WHAT YOU NEED TO DO> Repeat every record exactly as written, but leave out the pictures.

============

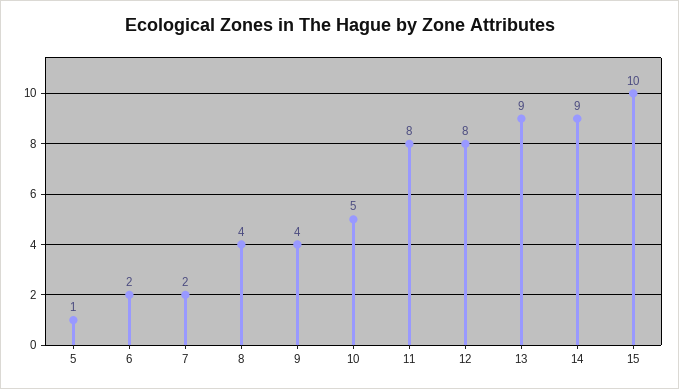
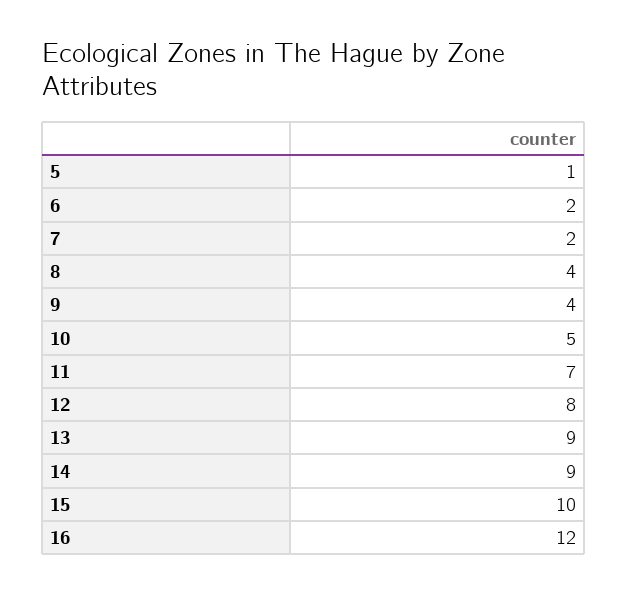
11: 8 -> 7
16: none -> 12

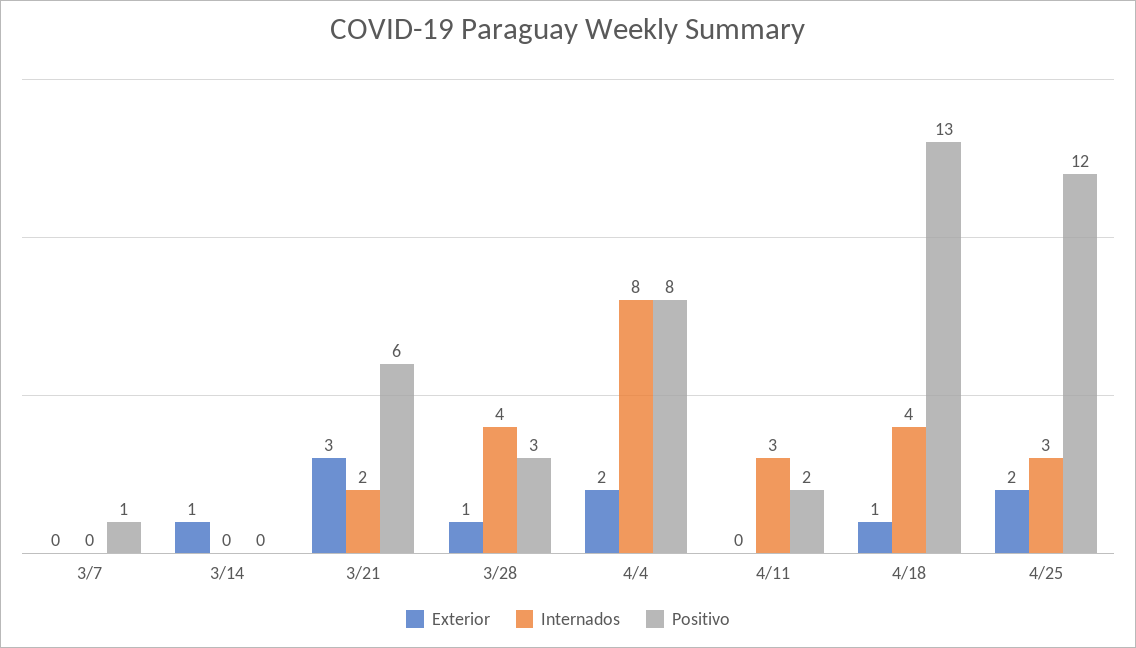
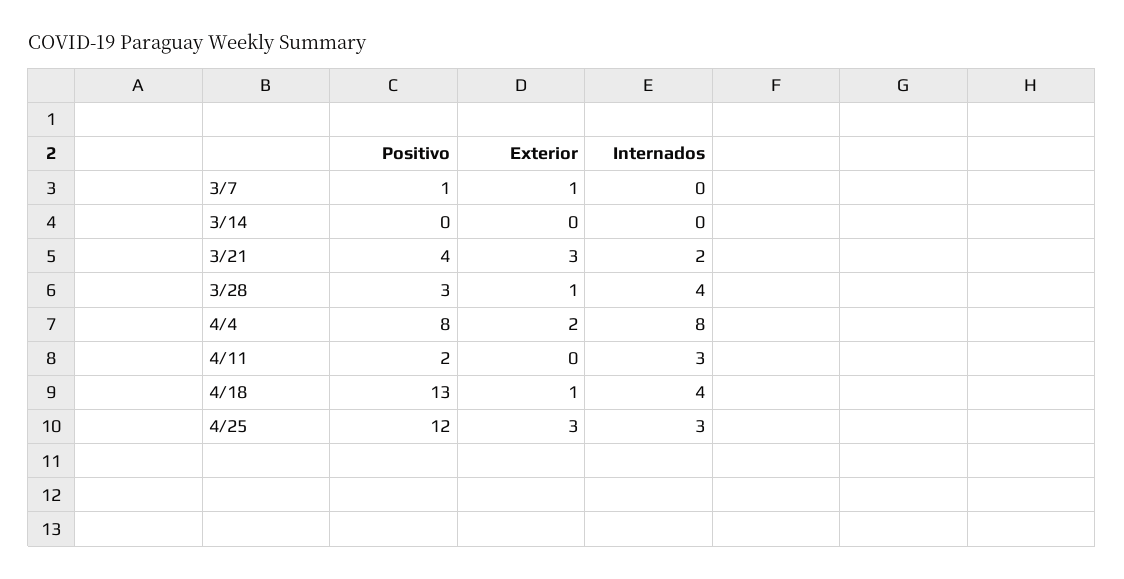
Exterior, 3/7: 0 -> 1
Exterior, 3/14: 1 -> 0
Positivo, 3/21: 6 -> 4
Exterior, 4/25: 2 -> 3

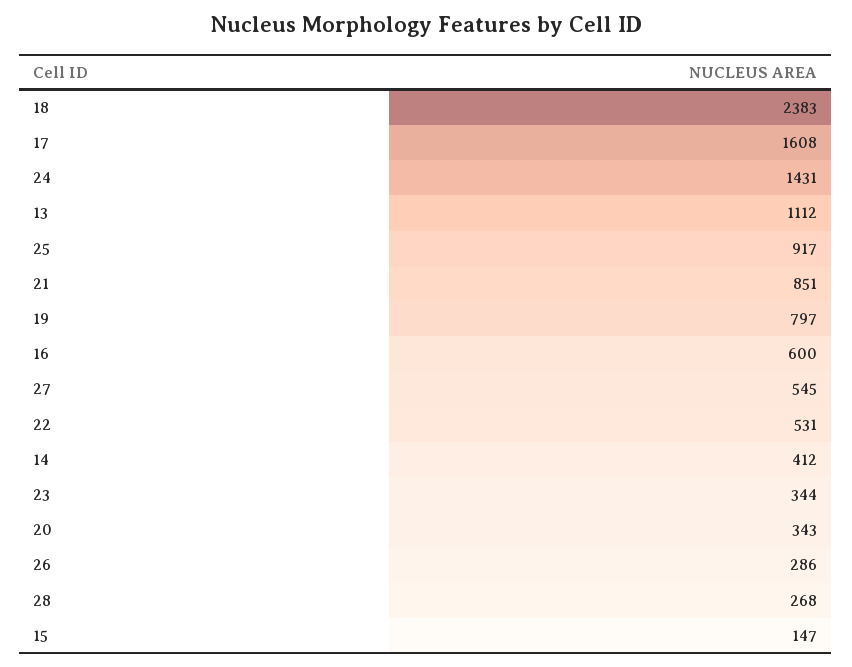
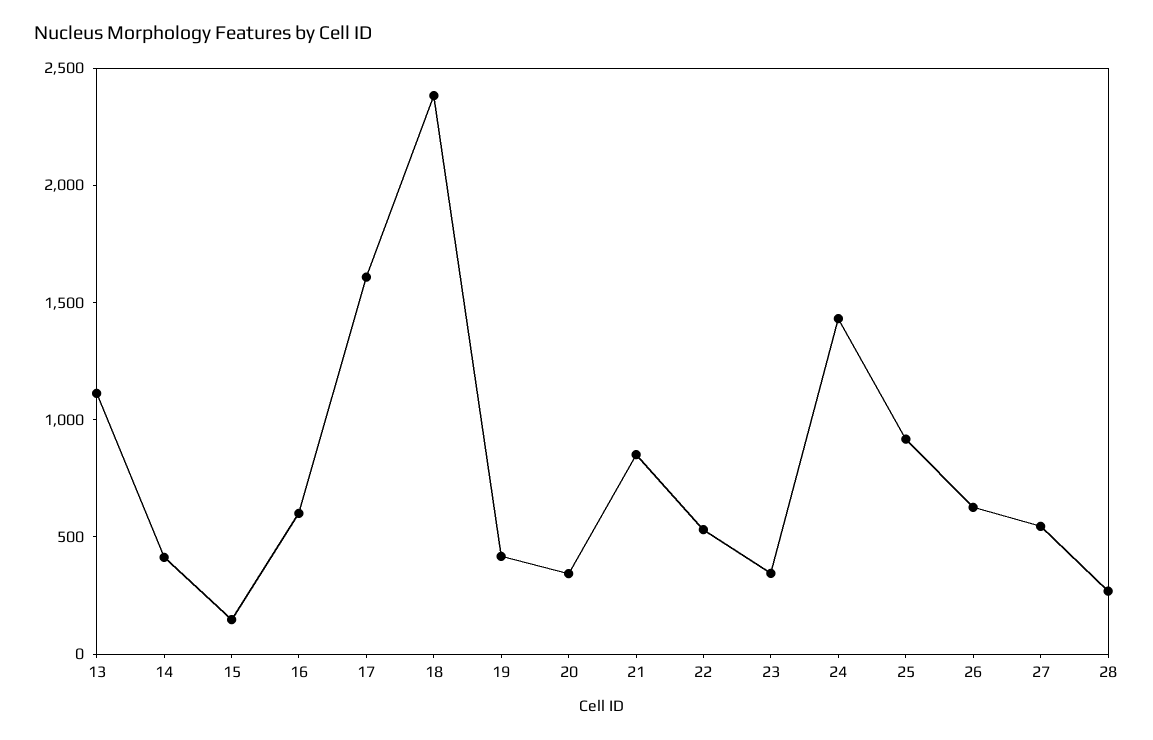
19: 797 -> 400
26: 286 -> 600

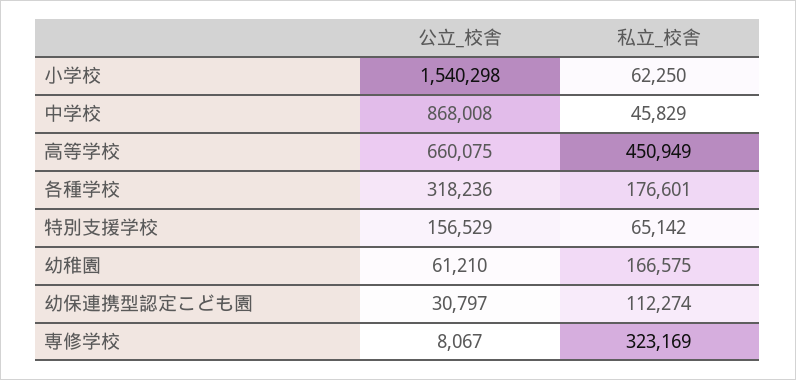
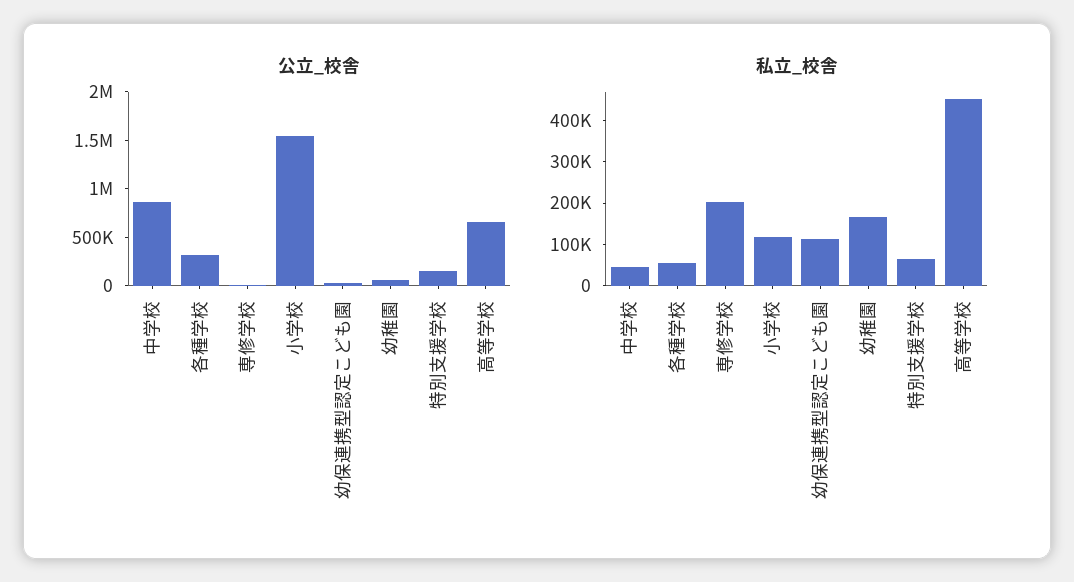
私立_校舎, 小学校: 62250 -> 120000
私立_校舎, 各種学校: 176601 -> 60000
私立_校舎, 専修学校: 323169 -> 200000

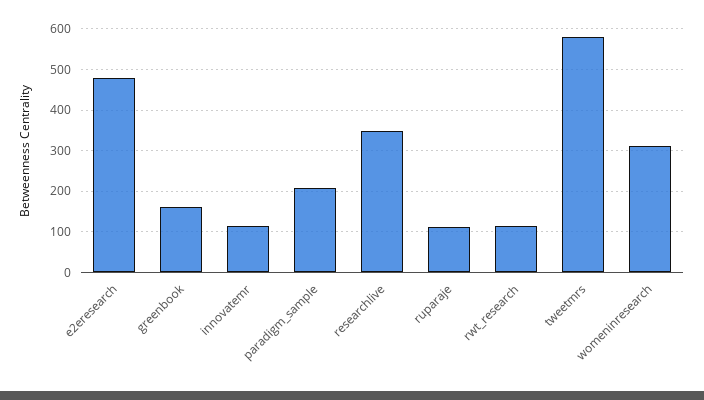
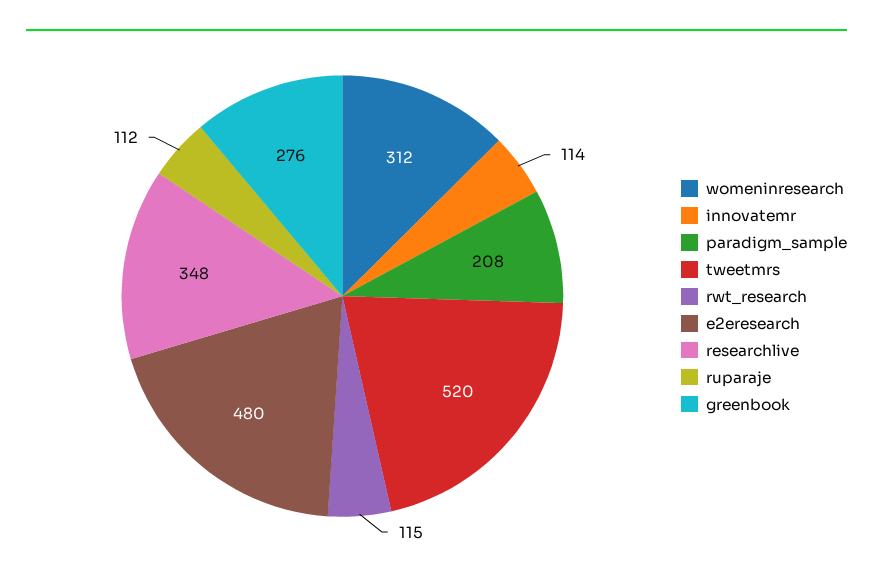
greenbook: 160 -> 276
tweetmrs: 580 -> 520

============

SOLUTION TO THIS PROBLEM>
11: 8 -> 7
16: none -> 12

Exterior, 3/7: 0 -> 1
Exterior, 3/14: 1 -> 0
Positivo, 3/21: 6 -> 4
Exterior, 4/25: 2 -> 3

19: 797 -> 400
26: 286 -> 600

私立_校舎, 小学校: 62250 -> 120000
私立_校舎, 各種学校: 176601 -> 60000
私立_校舎, 専修学校: 323169 -> 200000

greenbook: 160 -> 276
tweetmrs: 580 -> 520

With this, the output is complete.